__REQUIRED ACTION__
Pull out of the data below the stretch of lines bounded by the one containing "X59563000Y-159513000D03*" and the one containing "X56007000Y-128016000D03*", both bounds included, unchanged.

__THE RECORDS__
=== Section Start ===
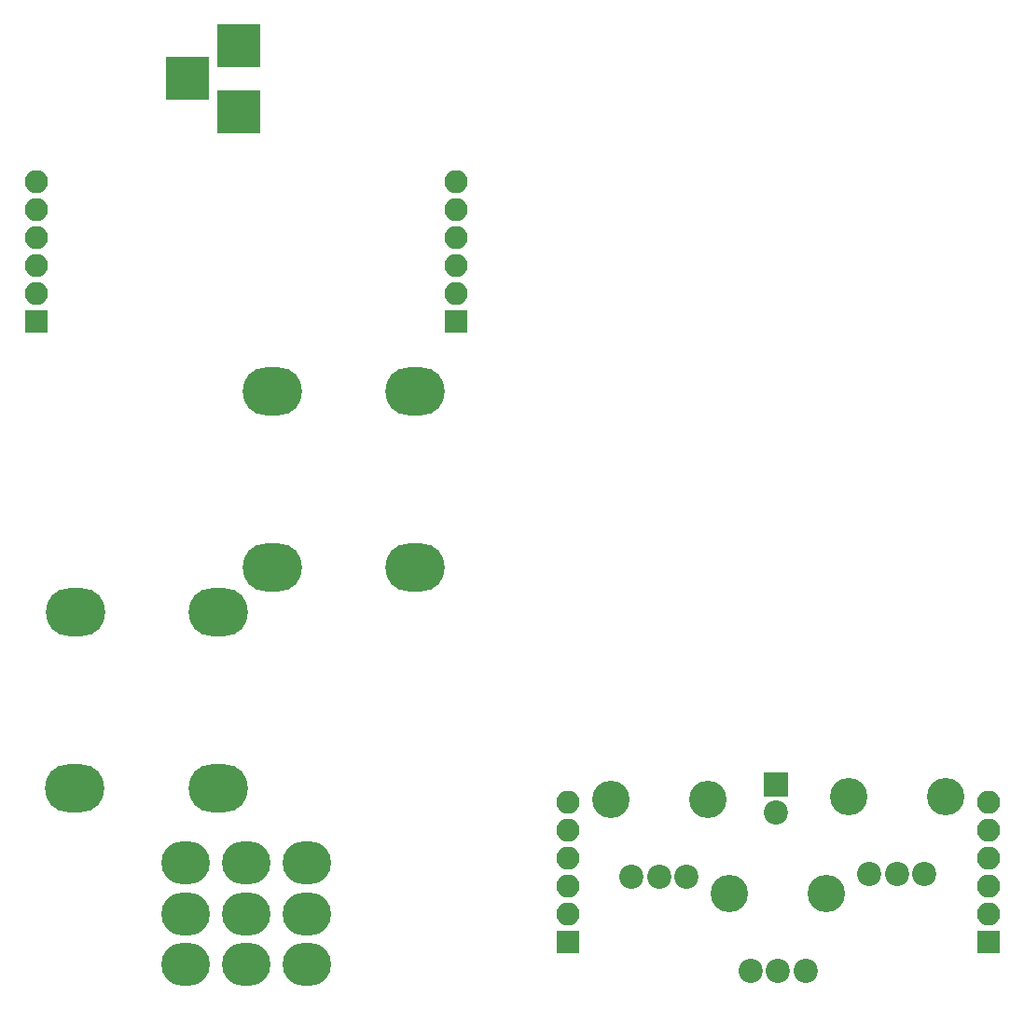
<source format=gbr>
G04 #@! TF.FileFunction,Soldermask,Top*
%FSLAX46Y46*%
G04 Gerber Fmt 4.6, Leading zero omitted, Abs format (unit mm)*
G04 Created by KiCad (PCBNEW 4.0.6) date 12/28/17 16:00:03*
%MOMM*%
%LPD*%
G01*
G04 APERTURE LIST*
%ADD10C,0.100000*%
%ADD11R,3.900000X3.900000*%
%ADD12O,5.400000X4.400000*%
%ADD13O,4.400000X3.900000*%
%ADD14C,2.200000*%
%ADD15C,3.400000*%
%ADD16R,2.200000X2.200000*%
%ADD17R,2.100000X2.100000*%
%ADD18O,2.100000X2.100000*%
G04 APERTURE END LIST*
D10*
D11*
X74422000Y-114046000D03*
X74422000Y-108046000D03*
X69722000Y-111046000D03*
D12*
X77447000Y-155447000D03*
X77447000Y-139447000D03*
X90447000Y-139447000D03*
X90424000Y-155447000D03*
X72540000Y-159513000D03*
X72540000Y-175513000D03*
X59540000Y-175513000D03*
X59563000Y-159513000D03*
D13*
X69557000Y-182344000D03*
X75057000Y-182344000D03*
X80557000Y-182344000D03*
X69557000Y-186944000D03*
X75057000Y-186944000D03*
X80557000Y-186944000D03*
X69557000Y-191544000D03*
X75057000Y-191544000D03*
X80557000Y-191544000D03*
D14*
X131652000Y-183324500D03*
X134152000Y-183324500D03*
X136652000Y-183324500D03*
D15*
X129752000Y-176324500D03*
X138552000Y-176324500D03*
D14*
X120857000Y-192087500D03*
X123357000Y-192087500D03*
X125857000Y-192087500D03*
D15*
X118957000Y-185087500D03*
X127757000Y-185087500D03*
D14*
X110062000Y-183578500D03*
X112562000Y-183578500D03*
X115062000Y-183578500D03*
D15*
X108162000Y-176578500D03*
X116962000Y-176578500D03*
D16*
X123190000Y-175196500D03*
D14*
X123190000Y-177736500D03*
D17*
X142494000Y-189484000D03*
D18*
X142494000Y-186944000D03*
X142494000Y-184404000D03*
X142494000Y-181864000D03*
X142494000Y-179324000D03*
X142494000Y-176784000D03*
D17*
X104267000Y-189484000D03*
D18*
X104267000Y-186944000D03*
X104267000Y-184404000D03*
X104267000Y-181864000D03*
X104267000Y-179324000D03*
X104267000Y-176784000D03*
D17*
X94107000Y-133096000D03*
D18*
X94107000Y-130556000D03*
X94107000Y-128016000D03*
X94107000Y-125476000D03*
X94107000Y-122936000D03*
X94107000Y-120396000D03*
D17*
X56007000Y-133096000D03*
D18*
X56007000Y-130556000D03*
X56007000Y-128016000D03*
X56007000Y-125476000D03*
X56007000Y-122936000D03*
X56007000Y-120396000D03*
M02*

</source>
=== Section End ===
=== Section Start ===
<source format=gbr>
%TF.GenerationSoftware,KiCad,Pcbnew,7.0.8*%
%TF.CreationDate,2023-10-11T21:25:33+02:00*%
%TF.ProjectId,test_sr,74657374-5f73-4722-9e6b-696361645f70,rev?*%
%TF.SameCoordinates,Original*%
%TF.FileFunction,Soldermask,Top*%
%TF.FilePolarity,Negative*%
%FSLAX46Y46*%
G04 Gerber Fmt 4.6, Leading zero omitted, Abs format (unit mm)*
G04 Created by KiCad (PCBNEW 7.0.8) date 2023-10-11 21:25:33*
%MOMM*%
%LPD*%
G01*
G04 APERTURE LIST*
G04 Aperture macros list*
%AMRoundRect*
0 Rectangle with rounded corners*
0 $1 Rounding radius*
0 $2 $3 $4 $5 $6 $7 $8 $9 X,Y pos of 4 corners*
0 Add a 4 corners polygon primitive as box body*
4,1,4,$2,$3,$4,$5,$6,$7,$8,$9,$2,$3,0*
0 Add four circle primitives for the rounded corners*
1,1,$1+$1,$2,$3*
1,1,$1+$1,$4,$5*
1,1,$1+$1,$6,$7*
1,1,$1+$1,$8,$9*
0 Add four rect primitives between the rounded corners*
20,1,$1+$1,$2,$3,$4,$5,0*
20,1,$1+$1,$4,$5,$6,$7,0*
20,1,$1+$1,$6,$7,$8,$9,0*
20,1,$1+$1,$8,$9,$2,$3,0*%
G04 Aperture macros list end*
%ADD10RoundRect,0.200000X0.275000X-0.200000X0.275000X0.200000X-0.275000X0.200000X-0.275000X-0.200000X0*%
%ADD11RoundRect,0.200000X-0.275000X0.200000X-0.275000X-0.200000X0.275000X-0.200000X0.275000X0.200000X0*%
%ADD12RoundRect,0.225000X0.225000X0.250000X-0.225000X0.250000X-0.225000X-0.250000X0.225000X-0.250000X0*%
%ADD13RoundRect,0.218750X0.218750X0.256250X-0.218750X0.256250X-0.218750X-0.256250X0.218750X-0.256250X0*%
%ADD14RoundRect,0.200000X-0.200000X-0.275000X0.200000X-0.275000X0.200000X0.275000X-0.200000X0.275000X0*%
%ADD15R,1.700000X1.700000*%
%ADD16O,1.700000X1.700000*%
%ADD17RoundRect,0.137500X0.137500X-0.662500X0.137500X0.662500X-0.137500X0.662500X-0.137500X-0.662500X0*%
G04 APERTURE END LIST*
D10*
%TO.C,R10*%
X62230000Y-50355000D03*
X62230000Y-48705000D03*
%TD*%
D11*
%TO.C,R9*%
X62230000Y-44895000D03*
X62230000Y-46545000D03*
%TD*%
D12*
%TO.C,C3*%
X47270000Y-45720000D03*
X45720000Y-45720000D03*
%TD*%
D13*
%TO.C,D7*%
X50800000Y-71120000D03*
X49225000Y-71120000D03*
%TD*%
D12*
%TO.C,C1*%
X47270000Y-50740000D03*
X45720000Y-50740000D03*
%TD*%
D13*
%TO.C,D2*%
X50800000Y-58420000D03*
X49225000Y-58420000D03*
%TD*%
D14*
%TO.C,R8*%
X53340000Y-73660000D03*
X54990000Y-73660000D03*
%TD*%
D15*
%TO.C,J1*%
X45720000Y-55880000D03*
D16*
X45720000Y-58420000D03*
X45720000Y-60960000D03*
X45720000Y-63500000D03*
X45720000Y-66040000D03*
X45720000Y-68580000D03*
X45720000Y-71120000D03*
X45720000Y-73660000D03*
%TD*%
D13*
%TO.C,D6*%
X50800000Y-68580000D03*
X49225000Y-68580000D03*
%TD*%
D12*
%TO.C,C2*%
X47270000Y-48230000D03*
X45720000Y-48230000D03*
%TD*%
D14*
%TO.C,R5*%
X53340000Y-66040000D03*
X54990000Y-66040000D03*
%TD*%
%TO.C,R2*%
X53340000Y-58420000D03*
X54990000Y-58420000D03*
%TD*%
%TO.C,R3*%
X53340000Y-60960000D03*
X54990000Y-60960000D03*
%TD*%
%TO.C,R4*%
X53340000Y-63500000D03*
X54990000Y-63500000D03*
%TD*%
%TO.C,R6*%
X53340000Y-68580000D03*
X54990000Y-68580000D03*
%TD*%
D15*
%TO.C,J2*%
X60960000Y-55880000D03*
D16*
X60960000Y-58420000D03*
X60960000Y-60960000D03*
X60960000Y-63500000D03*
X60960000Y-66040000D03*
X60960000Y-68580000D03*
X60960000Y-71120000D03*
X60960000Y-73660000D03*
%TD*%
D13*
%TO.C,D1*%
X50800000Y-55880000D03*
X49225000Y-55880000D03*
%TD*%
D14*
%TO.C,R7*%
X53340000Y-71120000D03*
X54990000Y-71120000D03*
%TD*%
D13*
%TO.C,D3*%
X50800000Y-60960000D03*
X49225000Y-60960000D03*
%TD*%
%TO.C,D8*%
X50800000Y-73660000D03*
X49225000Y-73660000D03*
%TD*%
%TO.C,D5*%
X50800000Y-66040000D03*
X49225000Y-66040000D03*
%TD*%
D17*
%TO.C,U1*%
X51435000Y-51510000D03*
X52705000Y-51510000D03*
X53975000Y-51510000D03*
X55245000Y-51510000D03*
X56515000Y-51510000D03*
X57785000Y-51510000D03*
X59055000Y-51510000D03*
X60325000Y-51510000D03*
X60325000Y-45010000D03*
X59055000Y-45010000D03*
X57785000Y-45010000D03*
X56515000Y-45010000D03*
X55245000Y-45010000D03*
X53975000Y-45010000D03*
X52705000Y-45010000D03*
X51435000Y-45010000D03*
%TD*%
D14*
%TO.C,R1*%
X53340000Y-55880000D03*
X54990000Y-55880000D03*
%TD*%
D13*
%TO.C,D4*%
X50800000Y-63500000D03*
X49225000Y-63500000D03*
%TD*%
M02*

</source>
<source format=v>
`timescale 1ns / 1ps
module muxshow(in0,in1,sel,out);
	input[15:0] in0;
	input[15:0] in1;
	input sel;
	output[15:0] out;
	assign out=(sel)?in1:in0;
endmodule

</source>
=== Section End ===
__RESULT__
X59563000Y-159513000D03*
D13*
X69557000Y-182344000D03*
X75057000Y-182344000D03*
X80557000Y-182344000D03*
X69557000Y-186944000D03*
X75057000Y-186944000D03*
X80557000Y-186944000D03*
X69557000Y-191544000D03*
X75057000Y-191544000D03*
X80557000Y-191544000D03*
D14*
X131652000Y-183324500D03*
X134152000Y-183324500D03*
X136652000Y-183324500D03*
D15*
X129752000Y-176324500D03*
X138552000Y-176324500D03*
D14*
X120857000Y-192087500D03*
X123357000Y-192087500D03*
X125857000Y-192087500D03*
D15*
X118957000Y-185087500D03*
X127757000Y-185087500D03*
D14*
X110062000Y-183578500D03*
X112562000Y-183578500D03*
X115062000Y-183578500D03*
D15*
X108162000Y-176578500D03*
X116962000Y-176578500D03*
D16*
X123190000Y-175196500D03*
D14*
X123190000Y-177736500D03*
D17*
X142494000Y-189484000D03*
D18*
X142494000Y-186944000D03*
X142494000Y-184404000D03*
X142494000Y-181864000D03*
X142494000Y-179324000D03*
X142494000Y-176784000D03*
D17*
X104267000Y-189484000D03*
D18*
X104267000Y-186944000D03*
X104267000Y-184404000D03*
X104267000Y-181864000D03*
X104267000Y-179324000D03*
X104267000Y-176784000D03*
D17*
X94107000Y-133096000D03*
D18*
X94107000Y-130556000D03*
X94107000Y-128016000D03*
X94107000Y-125476000D03*
X94107000Y-122936000D03*
X94107000Y-120396000D03*
D17*
X56007000Y-133096000D03*
D18*
X56007000Y-130556000D03*
X56007000Y-128016000D03*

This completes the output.